ABOUT THIS EXERCISE: Show each line of the records that contains the word "metal", copied in full.

DATA SHOWN:
[Start of section]
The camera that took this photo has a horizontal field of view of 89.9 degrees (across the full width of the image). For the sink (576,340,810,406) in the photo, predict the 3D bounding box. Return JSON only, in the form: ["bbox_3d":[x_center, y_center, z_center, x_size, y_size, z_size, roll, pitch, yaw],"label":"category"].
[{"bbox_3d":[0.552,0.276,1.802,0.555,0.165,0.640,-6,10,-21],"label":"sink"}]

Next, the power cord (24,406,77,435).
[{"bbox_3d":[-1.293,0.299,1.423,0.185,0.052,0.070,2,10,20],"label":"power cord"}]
[End of section]
[Start of section]
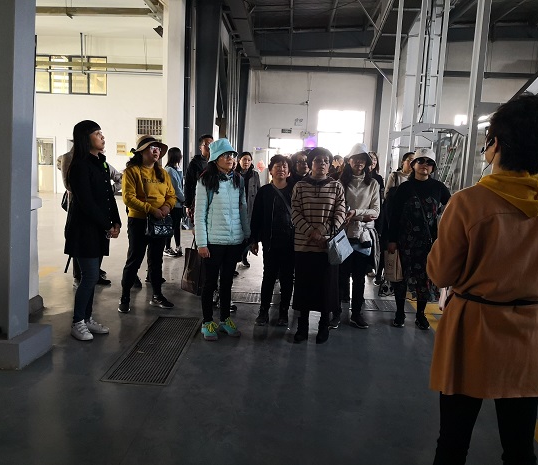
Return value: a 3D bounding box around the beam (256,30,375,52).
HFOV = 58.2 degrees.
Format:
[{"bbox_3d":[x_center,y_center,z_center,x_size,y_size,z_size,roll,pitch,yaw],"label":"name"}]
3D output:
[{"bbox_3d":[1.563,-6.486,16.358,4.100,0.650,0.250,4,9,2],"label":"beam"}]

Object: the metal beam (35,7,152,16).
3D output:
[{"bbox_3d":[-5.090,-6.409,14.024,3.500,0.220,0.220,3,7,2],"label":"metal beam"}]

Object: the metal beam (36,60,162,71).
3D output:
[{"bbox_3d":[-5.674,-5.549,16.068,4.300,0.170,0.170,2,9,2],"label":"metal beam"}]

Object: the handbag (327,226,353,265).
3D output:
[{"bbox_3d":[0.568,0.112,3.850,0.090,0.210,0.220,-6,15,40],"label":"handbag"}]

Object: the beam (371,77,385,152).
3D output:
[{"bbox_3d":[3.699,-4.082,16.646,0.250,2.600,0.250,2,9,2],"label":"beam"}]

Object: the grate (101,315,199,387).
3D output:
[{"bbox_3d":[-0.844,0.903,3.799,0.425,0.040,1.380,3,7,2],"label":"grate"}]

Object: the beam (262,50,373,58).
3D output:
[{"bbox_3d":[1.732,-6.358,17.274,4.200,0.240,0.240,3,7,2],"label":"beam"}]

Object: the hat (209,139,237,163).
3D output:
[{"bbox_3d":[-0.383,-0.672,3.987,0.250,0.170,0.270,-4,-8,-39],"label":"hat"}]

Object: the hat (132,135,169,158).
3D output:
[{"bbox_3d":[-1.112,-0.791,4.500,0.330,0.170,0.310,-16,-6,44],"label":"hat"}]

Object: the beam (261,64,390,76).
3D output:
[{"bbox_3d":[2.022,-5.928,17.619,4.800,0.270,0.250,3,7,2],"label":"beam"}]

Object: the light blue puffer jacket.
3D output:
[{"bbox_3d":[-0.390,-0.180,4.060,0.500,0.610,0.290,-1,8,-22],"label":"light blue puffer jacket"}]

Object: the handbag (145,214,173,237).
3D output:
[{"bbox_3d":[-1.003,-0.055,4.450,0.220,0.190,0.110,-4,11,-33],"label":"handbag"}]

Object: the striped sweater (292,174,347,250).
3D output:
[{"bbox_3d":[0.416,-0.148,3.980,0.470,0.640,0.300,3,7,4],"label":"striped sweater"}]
[End of section]
[Start of section]
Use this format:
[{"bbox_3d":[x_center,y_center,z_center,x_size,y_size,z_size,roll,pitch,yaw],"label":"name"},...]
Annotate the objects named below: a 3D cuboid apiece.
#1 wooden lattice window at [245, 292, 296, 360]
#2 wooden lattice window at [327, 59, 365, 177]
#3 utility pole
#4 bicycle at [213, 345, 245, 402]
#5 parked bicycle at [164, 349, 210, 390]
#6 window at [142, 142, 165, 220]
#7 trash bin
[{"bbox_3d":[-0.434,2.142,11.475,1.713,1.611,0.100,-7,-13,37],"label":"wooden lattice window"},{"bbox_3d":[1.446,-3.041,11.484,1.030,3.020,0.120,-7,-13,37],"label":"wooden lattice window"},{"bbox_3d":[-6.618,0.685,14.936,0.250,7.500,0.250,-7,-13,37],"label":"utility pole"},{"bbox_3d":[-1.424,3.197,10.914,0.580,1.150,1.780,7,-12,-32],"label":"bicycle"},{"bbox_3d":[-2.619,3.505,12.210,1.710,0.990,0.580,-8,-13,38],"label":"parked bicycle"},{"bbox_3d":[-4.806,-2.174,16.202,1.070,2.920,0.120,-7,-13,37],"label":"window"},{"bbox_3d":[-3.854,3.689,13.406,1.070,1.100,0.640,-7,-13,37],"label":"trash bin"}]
[End of section]
EXERCISE SOLUTION:
Object: the metal beam (35,7,152,16).
[{"bbox_3d":[-5.090,-6.409,14.024,3.500,0.220,0.220,3,7,2],"label":"metal beam"}]
Object: the metal beam (36,60,162,71).
[{"bbox_3d":[-5.674,-5.549,16.068,4.300,0.170,0.170,2,9,2],"label":"metal beam"}]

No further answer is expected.